Streaming applications are being extensively run on portable embedded systems, which are battery-operated and with limited memory. Thus, minimizing the total energy consumption of such a system is important. We investigate the problem of offline scheduling for streaming applications composed of non-preemptible periodic dependent tasks on homogeneous Network-on-Chip (NoC)-based Multiprocessor System-on-Chip (MPSoCs) such that their total energy consumption is minimized under memory constraints. We propose a novel unified approach that integrates task-level software pipelining with Dynamic Voltage and Frequency Scaling (DVFS) to solve the problem. Our approach is supported by a set of novel techniques, which include constructing an initial schedule based on a list scheduling where the priority of each task is its approximate successor-tree-consistent deadline such that the workload across all the processors is balanced, a retiming heuristic to transform intra-period dependencies into inter-period dependencies for enhancing parallelism, assigning an optimal discrete frequency for each task and each message using a Non-Linear Programming (NLP)-based algorithm and an Integer-Linear Programming (ILP)-based algorithm, and an incremental approach to reduce the memory usage of the retimed schedule in case of memory size violations. Using a set of real and synthetic benchmarks, we have implemented and compared our unified approach with two state-of-the-art approaches, RDAG+GeneS (Wang et al., 2011) , and JCCTS (Wang et al., 2013a). Experimental results show that our approach’s maximum, average, and minimum improvements over RDAG+GeneS (Wang et al., 2011) are 31.72%, 14.05%, and 7.00%, respectively. Our approach’s maximum, average, and minimum improvement over JCCTS (Wang et al., 2013a) are 35.58%, 17.04%, and 8.21%, respectively.
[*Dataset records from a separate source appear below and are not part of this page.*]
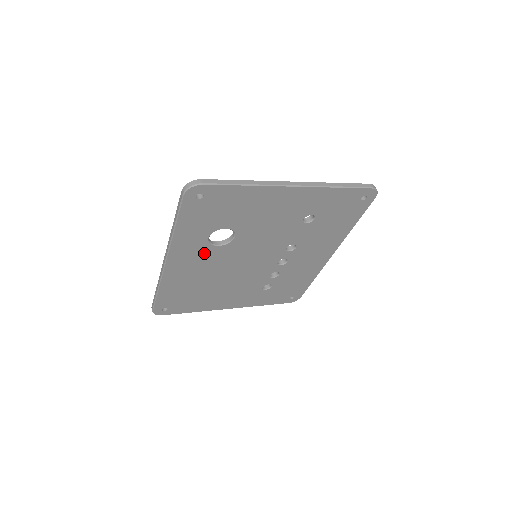
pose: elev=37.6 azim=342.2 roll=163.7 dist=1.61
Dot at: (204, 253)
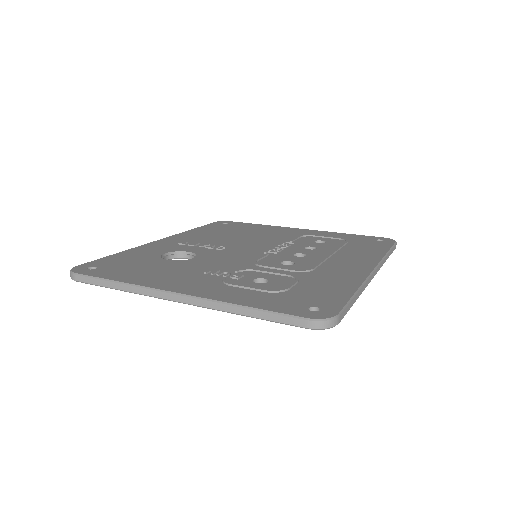
Dot at: occluded
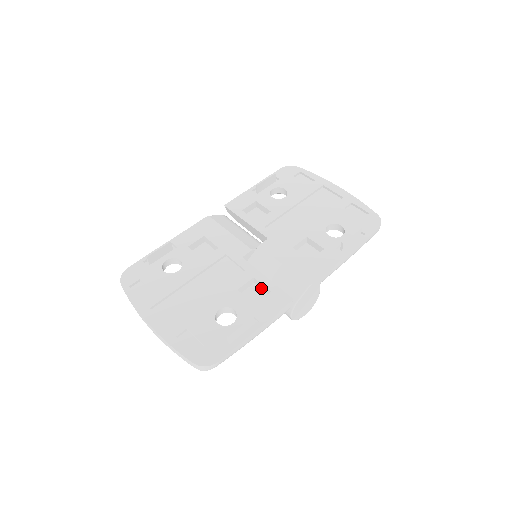
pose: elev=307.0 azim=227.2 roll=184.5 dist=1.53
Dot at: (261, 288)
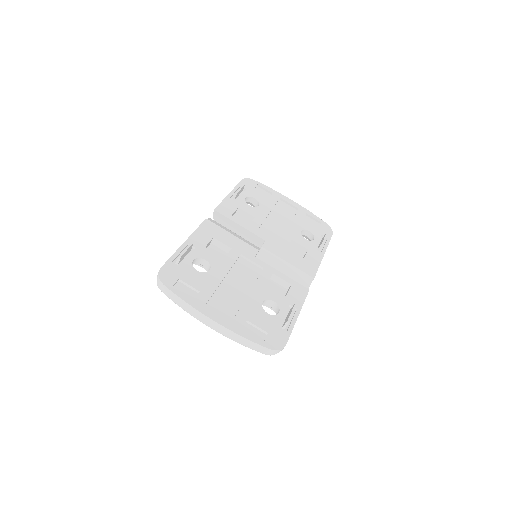
Dot at: (278, 283)
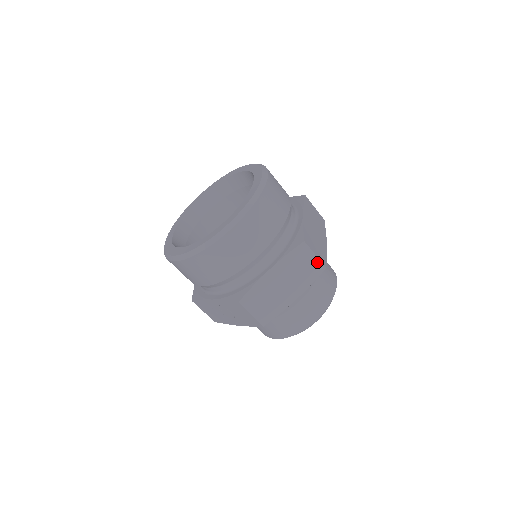
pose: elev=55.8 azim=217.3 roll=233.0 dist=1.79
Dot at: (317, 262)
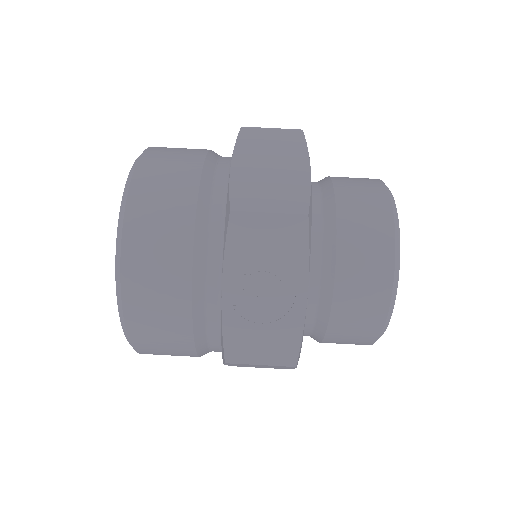
Dot at: (283, 132)
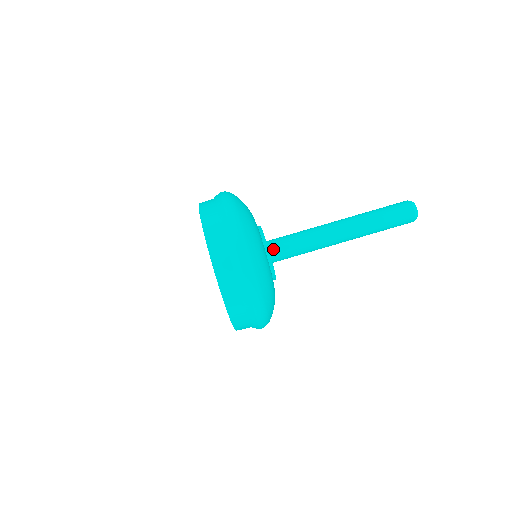
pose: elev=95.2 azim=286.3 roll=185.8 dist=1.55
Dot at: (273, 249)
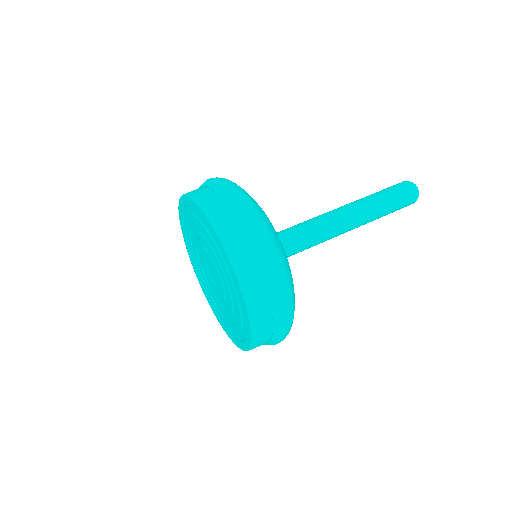
Dot at: occluded
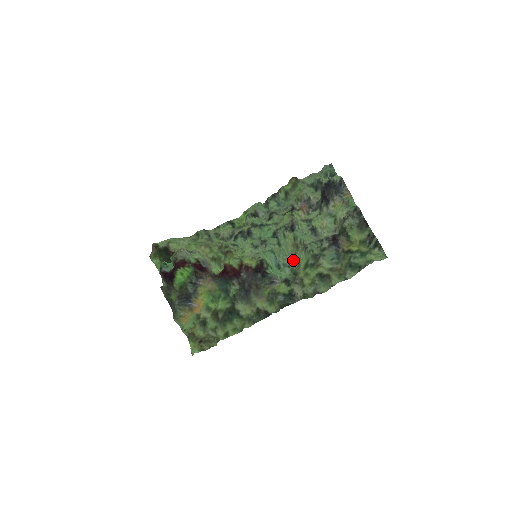
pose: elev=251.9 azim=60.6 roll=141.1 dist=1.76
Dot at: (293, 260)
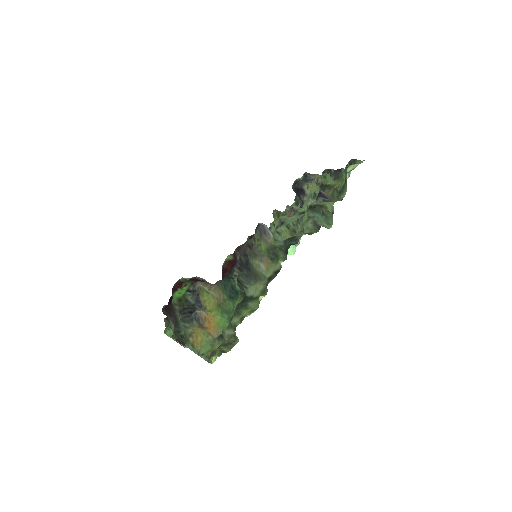
Dot at: occluded
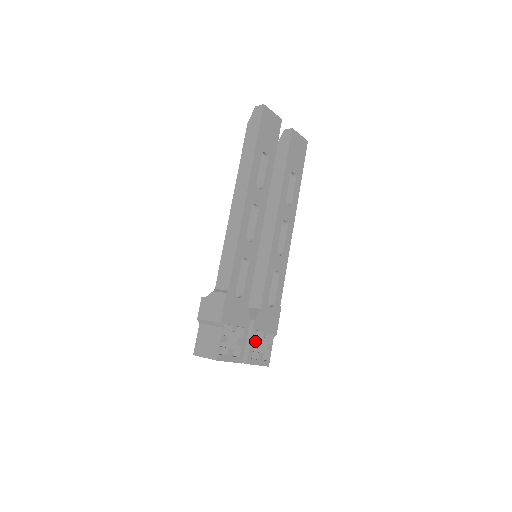
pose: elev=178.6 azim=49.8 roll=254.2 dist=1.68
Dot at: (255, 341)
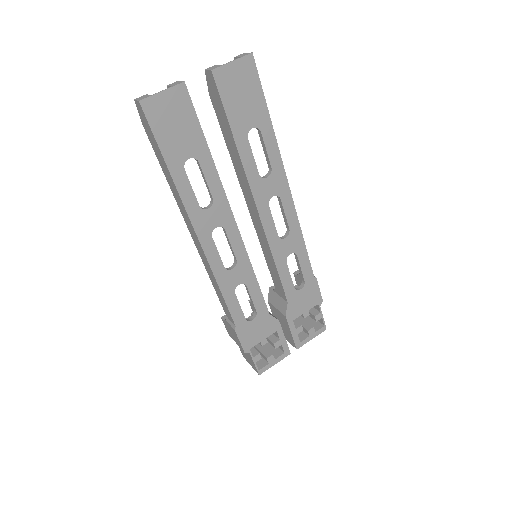
Dot at: (297, 328)
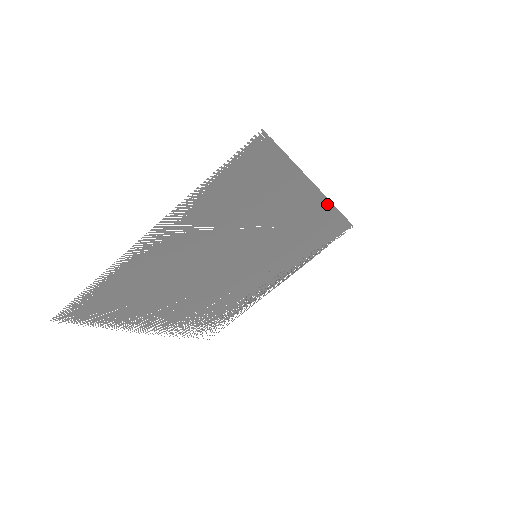
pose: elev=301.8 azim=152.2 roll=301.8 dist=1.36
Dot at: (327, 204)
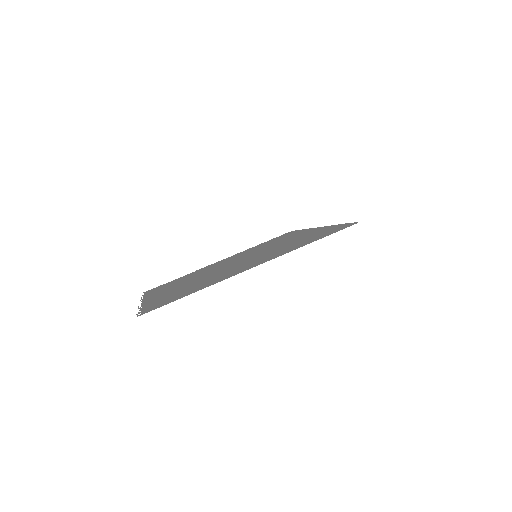
Dot at: (285, 253)
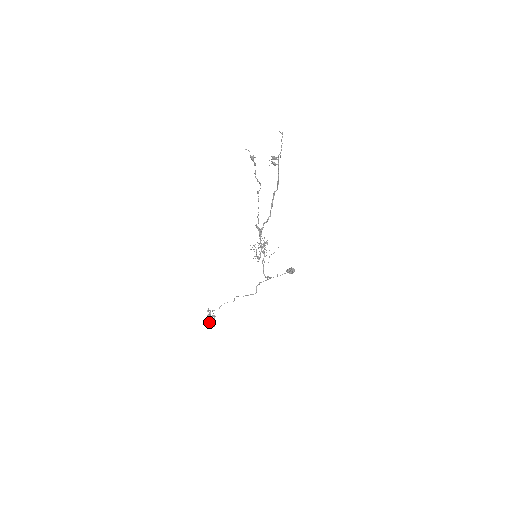
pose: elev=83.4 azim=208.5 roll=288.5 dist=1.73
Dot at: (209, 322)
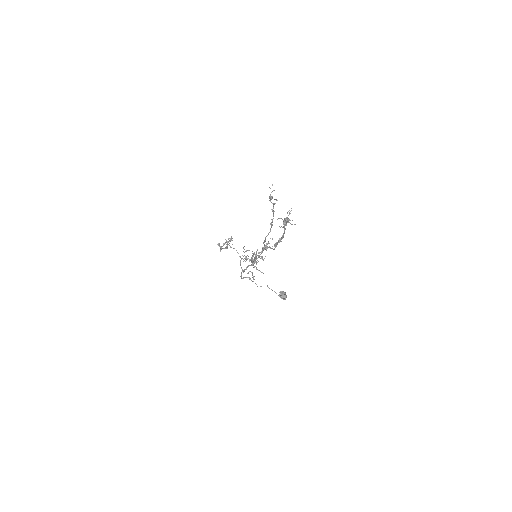
Dot at: (219, 246)
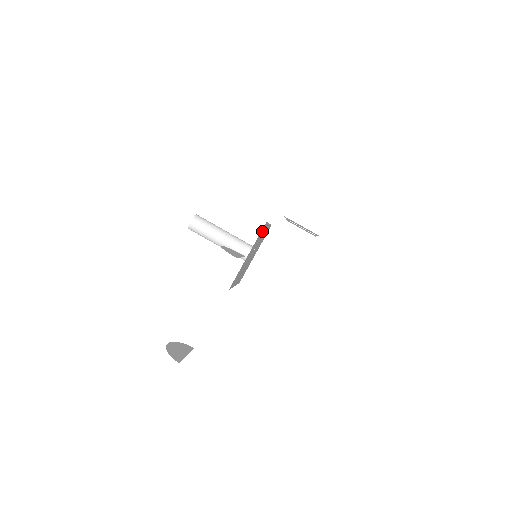
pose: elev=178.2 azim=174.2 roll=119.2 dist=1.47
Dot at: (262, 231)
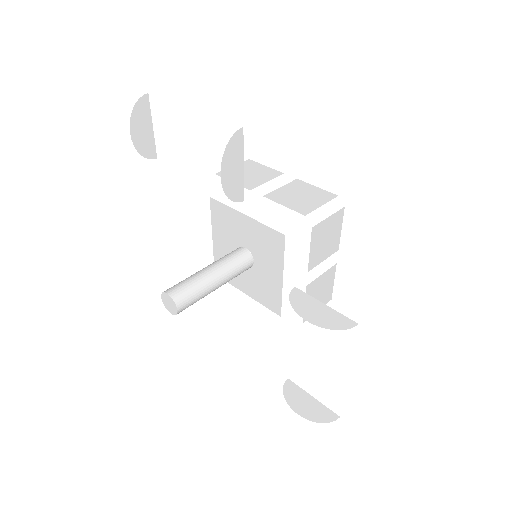
Dot at: (271, 241)
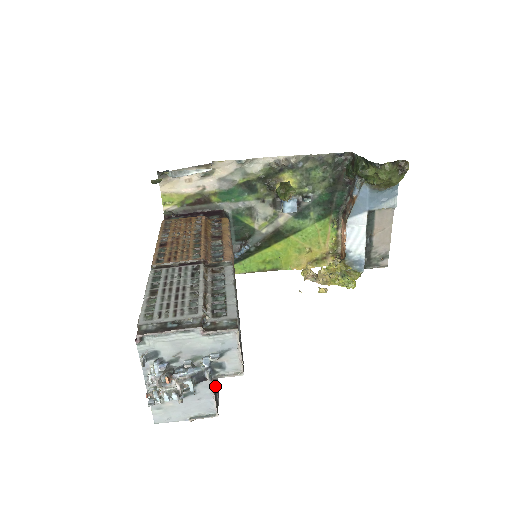
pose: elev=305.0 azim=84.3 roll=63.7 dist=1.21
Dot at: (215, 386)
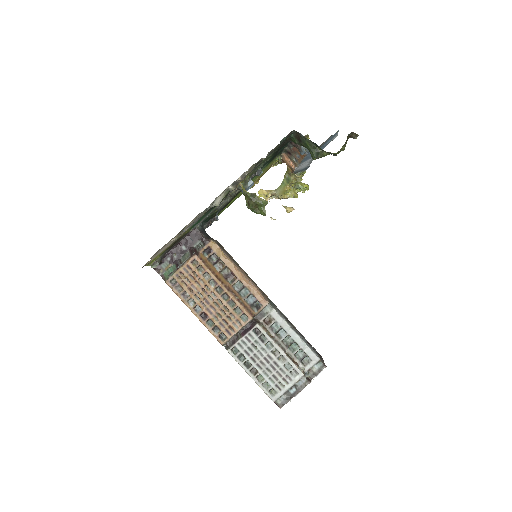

基于 NoC 的 MPSoC 上流媒体应用的能量感知任务调度
流媒体应用正在便携式嵌入式系统上广泛运行,这些系统由电池驱动,内存有限。因此,最大限度地降低此类系统的总能耗非常重要。我们研究了基于同构片上网络(NoC)的多处理器片上系统(MPSoC)上由不可抢占的周期性依赖任务组成的流媒体应用的离线调度问题,从而在内存约束条件下最大限度地降低其总能耗。我们提出了一种新颖的统一方法,将任务级软件流水线与动态电压和频率扩展(DVFS)相结合来解决这一问题。我们的方法得到了一系列新技术的支持,其中包括基于列表调度构建初始调度,其中每个任务的优先级都是其近似后继树一致的截止日期,从而平衡所有处理器的工作量;重定时启发式将周期内的依赖关系转化为周期间的依赖关系,以增强并行性、使用基于非线性编程(NLP)的算法和基于整数线性编程(ILP)的算法,为每项任务和每条信息分配最佳离散频率,并采用增量方法,在内存大小违规的情况下减少重新定时计划的内存使用量。利用一组真实和合成基准,我们实现了我们的统一方法,并将其与 RDAG+GeneS (Wang 等人,2011 年)和 JCCTS (Wang 等人,2013a)这两种最先进的方法进行了比较。实验结果表明,与 RDAG+GeneS(Wang 等,2011 年)相比,我们的方法的最大、平均和最小改进率分别为 31.72%、14.05% 和 7.00%。与 JCCTS(Wang 等,2013a)相比,我们的方法的最大、平均和最小改进率分别为 35.58%、17.04% 和 8.21%。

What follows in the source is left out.